N’avez-vous jamais eu cette envie de rester cloîtré dans votre chambre de peur de ce qui puisse s’y trouver dehors ou au contraire, vous sentir si bien que vous pensiez toucher la lune ? C’est de ce tumulte au sein d’une colocation que naît l’histoire de Jean (Édouard Sulpice) et Alex (Abraham Wapler) : l’un, est anxieux et apathique, tandis que l’autre cherche à éviter la réflexion pour agir rapidement. Leur quotidien est perturbé lorsque Alex, accompagné de son amie Lou (Mélodie Adda) invite Jean et son amie Caroline (Mathilde Weil) à sortir de leur caverne pour pouvoir se confronter à une vie plus rapide. C’est de ce concept que Paul Rigoux nous signe son premier film produit avec l’aide du GREC, et qui marque sa première apparition aux César 2024 pour un film bourré d’humour et d’anxiété.
Des rires, de toute cette anxiété sociale dont Rapide traite voilà de quoi il en ressort, voilà ce qui nous reste de ce film. Un film qui se révèle comme une envie de la part de son réalisateur Paul Rigoux de jouer avec les codes de la comédie et de le mettre dans un contexte générationnel ou le stress est omniprésent. En racontant l’histoire de Jean et de sa confrontation forcée avec d’autres philosophies, le film explore une comédie qui découle de la dichotomie établie en préambule entre la lenteur et la rapidité, entre la réflexion et l’action. Tout cela peut sembler très théorique, mais est finalement traité avant tout comme pure interaction de comédie et comme une opportunité de voir toute la panoplie d’un casting merveilleux.
Le film tire ainsi sa drôlerie dans un premier temps de ses personnages et de ses acteurs qui les incarnent, Édouard Sulpice en tête de liste. Le jeune acteur qu’on a pu voir officier chez Guillaume Brac avec A l’abordage et François Ozon avec Mon Crime nous livre une composition hilarante. Une prestation qui va puiser dans un slapstick à la manière de Jerry Lewis, Tout en empruntant, dans ses mimiques, aux classiques de la comédie française des années 60-70. Pourtant, c’est avant tout la dynamique entre tous ces personnages qui fait le sel de ce film et de cette comédie. Cette alchimie qui est en partie due à la simplicité de la mise en scène qui laisse beaucoup, parfois trop de place aux acteurs et aux dialogues. Le film est ainsi rythmé par ces personnages lents et rapides qui confrontent leurs perceptions le temps d’une discussion.
En somme, le film tire sa réussite de cette comédie de l’anxiété qui nous fait penser à un humour juif et psychanalytique que pouvez utiliser un certain Woody Allen dans Manhattan et Annie Hall ou encore plus récemment Larry David avec Curb your enthusiasm.
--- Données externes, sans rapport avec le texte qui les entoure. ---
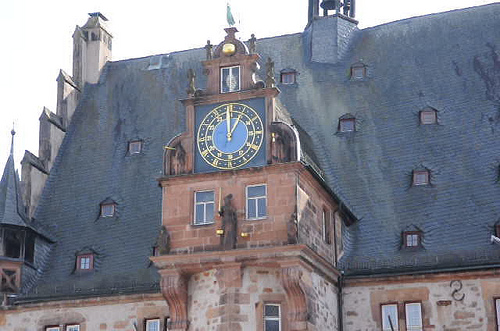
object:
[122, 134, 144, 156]
small window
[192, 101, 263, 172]
clock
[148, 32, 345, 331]
clock tower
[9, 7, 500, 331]
building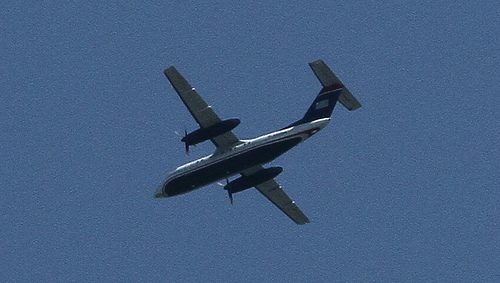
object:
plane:
[153, 58, 363, 224]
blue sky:
[2, 0, 499, 281]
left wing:
[161, 65, 242, 148]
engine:
[174, 117, 239, 154]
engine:
[218, 166, 285, 204]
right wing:
[240, 163, 316, 224]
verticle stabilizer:
[304, 58, 362, 122]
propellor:
[175, 127, 199, 154]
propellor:
[216, 174, 236, 206]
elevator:
[196, 105, 214, 111]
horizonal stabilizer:
[272, 182, 283, 189]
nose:
[151, 173, 176, 197]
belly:
[165, 135, 307, 196]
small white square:
[315, 98, 327, 108]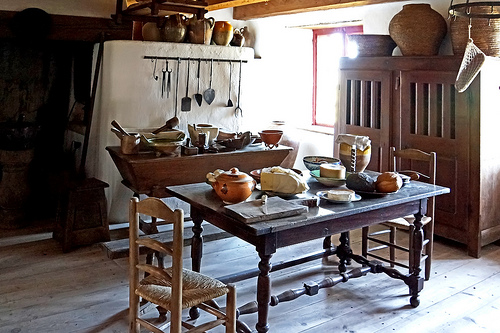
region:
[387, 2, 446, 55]
clay pot on top of cabinet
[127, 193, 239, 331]
wooden chair at table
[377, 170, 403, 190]
round loaf of bread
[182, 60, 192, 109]
spatula hanging on rack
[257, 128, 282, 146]
brown bowl on counter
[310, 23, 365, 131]
red-framed window letting light in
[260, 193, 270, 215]
knife on cutting board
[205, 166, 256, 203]
covered pot on table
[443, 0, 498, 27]
rack hanging from ceiling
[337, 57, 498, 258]
large cabinet in kitchen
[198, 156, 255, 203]
pot with lid on table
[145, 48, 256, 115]
cooking utensils hanging from rack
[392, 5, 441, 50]
woven basket on cabinet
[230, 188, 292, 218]
cutting board with knife on table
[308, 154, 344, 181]
bowl with cheese on the table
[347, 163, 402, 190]
bread on the table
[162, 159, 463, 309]
table full of items in a rustic kitchen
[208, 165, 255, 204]
copper colored tea kettle on the table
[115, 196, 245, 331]
wooden chair with a straw seat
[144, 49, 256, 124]
many cooking implements hanging on the wall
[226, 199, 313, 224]
grey marble cutting board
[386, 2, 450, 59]
large pot on top of a cupboard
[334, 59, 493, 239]
large wooden cupboard with two doors on it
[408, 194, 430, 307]
ornate leg of the big table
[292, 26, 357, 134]
window with bright light shining in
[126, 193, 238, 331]
A wooden dining chair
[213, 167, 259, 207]
A orange piece of pottery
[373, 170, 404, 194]
A piece of brown bread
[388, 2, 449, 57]
A large brown wicker basket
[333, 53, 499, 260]
A large brown wooden pantry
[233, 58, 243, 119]
A large steel fork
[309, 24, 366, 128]
A red framed window in the kitchen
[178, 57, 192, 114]
A large steel spatula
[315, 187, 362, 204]
A medium sized cheese plate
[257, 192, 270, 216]
A large carving knife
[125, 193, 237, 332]
wood chair under table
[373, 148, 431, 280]
wood chair under table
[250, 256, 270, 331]
wood leg of table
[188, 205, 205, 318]
wood leg of table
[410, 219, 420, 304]
wood leg of table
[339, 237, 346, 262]
wood leg of table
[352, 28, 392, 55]
basket on wood cabinet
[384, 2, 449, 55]
basket on wood cabinet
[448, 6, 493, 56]
basket on wood cabinet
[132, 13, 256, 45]
jars on top of wall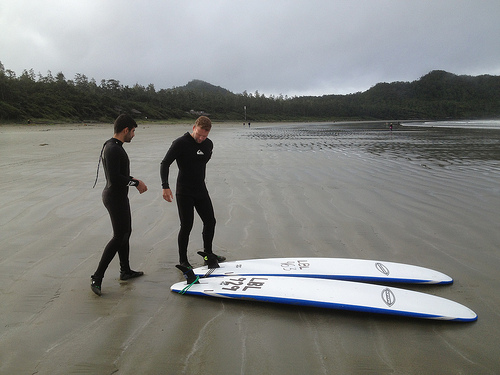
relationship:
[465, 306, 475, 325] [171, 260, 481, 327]
tip of surfboard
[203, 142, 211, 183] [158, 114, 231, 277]
arm of man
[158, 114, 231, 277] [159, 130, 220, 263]
man in wetsuit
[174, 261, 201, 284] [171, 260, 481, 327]
fin on surfboard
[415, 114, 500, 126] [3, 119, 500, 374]
wave on beach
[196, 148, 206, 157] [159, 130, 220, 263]
logo on wetsuit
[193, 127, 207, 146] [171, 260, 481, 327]
face looking at surfboard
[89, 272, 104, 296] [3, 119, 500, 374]
foot on beach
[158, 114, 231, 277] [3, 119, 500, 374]
man on beach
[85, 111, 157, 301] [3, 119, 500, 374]
man on beach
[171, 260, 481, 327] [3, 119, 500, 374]
surfboard on beach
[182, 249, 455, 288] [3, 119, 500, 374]
surfboard on beach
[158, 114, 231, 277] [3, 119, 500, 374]
man in beach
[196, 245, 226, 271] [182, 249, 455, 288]
fin on surfboard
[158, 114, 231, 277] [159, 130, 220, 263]
man wearing wetsuit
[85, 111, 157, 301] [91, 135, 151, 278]
man wearing wetsuit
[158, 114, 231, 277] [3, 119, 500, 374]
man at beach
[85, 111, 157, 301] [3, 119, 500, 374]
man at beach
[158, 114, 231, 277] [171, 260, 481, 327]
man checking surfboard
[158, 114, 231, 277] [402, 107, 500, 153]
man close to ocean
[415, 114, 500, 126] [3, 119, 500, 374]
wave of beach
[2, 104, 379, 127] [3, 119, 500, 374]
bank on beach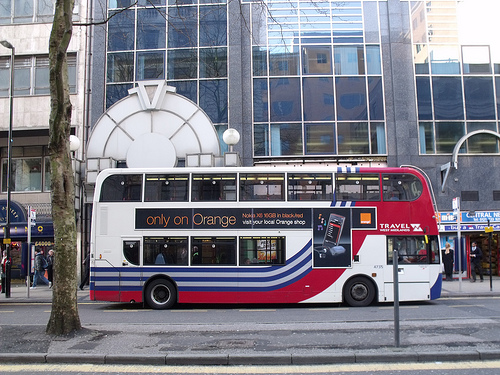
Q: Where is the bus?
A: Parked by the sidewalk.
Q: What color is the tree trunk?
A: Brown.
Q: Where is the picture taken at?
A: On a city street.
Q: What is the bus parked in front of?
A: A building.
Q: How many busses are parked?
A: One.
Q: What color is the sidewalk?
A: Grey.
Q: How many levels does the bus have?
A: Two.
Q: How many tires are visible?
A: Two.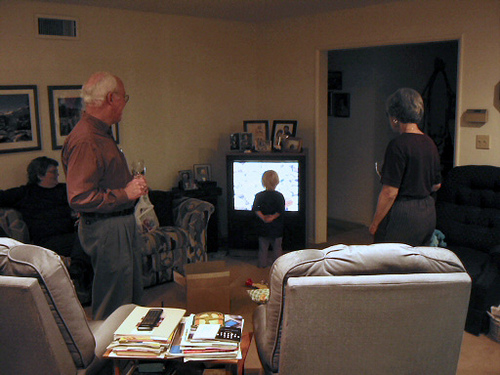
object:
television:
[226, 151, 307, 256]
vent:
[36, 17, 78, 38]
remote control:
[137, 309, 163, 331]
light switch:
[483, 140, 485, 143]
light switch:
[478, 140, 481, 143]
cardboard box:
[170, 260, 232, 314]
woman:
[369, 87, 443, 247]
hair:
[385, 87, 424, 123]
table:
[103, 328, 254, 374]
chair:
[433, 165, 500, 337]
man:
[59, 75, 150, 320]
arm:
[63, 137, 128, 212]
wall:
[0, 0, 253, 238]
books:
[185, 310, 243, 342]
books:
[112, 305, 187, 337]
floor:
[77, 237, 500, 374]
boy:
[252, 170, 286, 269]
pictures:
[243, 120, 269, 152]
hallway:
[327, 47, 373, 241]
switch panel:
[476, 135, 490, 150]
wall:
[254, 0, 498, 244]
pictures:
[193, 164, 211, 183]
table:
[172, 179, 223, 253]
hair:
[262, 170, 280, 190]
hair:
[79, 72, 118, 107]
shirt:
[381, 132, 442, 199]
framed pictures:
[271, 120, 298, 153]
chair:
[0, 237, 137, 374]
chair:
[251, 242, 472, 375]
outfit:
[373, 130, 441, 246]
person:
[0, 156, 94, 306]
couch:
[0, 190, 215, 306]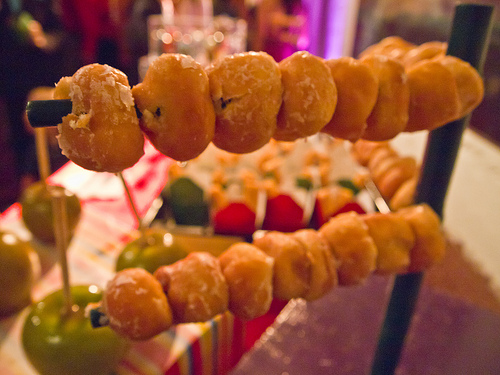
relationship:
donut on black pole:
[53, 63, 145, 175] [25, 99, 72, 129]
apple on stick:
[20, 281, 130, 373] [49, 187, 72, 294]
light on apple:
[87, 282, 102, 295] [25, 278, 116, 370]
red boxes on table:
[210, 182, 375, 234] [1, 121, 366, 373]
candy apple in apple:
[50, 190, 71, 316] [20, 281, 130, 373]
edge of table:
[237, 296, 295, 373] [0, 82, 389, 373]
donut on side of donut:
[53, 63, 145, 175] [35, 40, 141, 190]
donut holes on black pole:
[131, 36, 486, 162] [27, 97, 70, 130]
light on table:
[82, 182, 120, 227] [44, 82, 429, 354]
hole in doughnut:
[219, 92, 238, 113] [209, 46, 283, 155]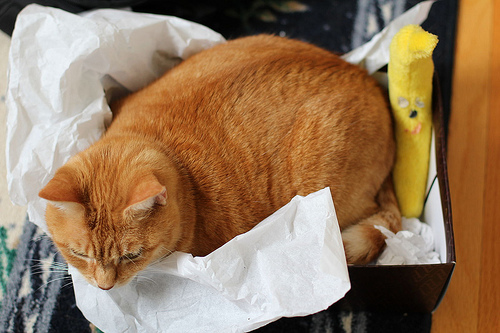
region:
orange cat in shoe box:
[37, 23, 389, 286]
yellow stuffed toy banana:
[390, 20, 441, 216]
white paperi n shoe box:
[7, 8, 349, 329]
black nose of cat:
[95, 280, 117, 292]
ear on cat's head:
[116, 168, 172, 213]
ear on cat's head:
[35, 172, 85, 214]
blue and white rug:
[1, 238, 61, 328]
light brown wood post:
[435, 2, 499, 331]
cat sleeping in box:
[48, 25, 397, 290]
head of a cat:
[25, 107, 215, 304]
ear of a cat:
[96, 154, 190, 239]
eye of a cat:
[54, 241, 102, 285]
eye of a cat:
[112, 227, 172, 266]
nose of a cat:
[85, 270, 135, 304]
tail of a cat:
[340, 202, 447, 269]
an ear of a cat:
[14, 173, 88, 227]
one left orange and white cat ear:
[122, 172, 169, 222]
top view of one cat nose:
[93, 261, 117, 293]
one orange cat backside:
[223, 25, 389, 137]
De même, en abordant le sujet de la santé mentale, le film se réapproprie les codes du teen movie. Et ceci à travers la rencontre amoureuse et le parcours initiatique accolé au personnage de Jean qui essaye de trouver sa place dans un monde qui va trop vite. Une rencontre amoureuse présentée comme la libération d’un personnage emprisonné par ses propres peurs, attiré vers une philosophie qu’il pensait hors de lui.
Cependant, malgré cette réussite formelle, le film atteint sa limite dans la simplicité de son approche narrative. Avec entrain, le film déploie tout un cinéma de la bande de potes, mais de par sa linéarité et son côté théâtral, le film trébuche à certains moments quand il s’agit de dépasser son dispositif de mise en scène qui laisse parfois trop de place à ses acteurs. Ainsi, au fil de son déroulement, le film met en exergue une certaine légèreté quelque peu futile mais toutefois agréable, surtout à travers le traitement précédemment évoqué de la rencontre amoureuse et de la santé mentale. Une limite que l’on met facilement de côté à quel point le film traite avec habileté et humour des sujets aussi contemporains
En soit, Rapide émerge comme un film qui arrive au bon moment, une œuvre générationnelle qui place au cœur de son intrigue un comique de situation porté par un casting prometteur. Au même titre que son réalisateur Paul Rigoux, qui se profile comme un véritable espoir de la comédie française au cinéma.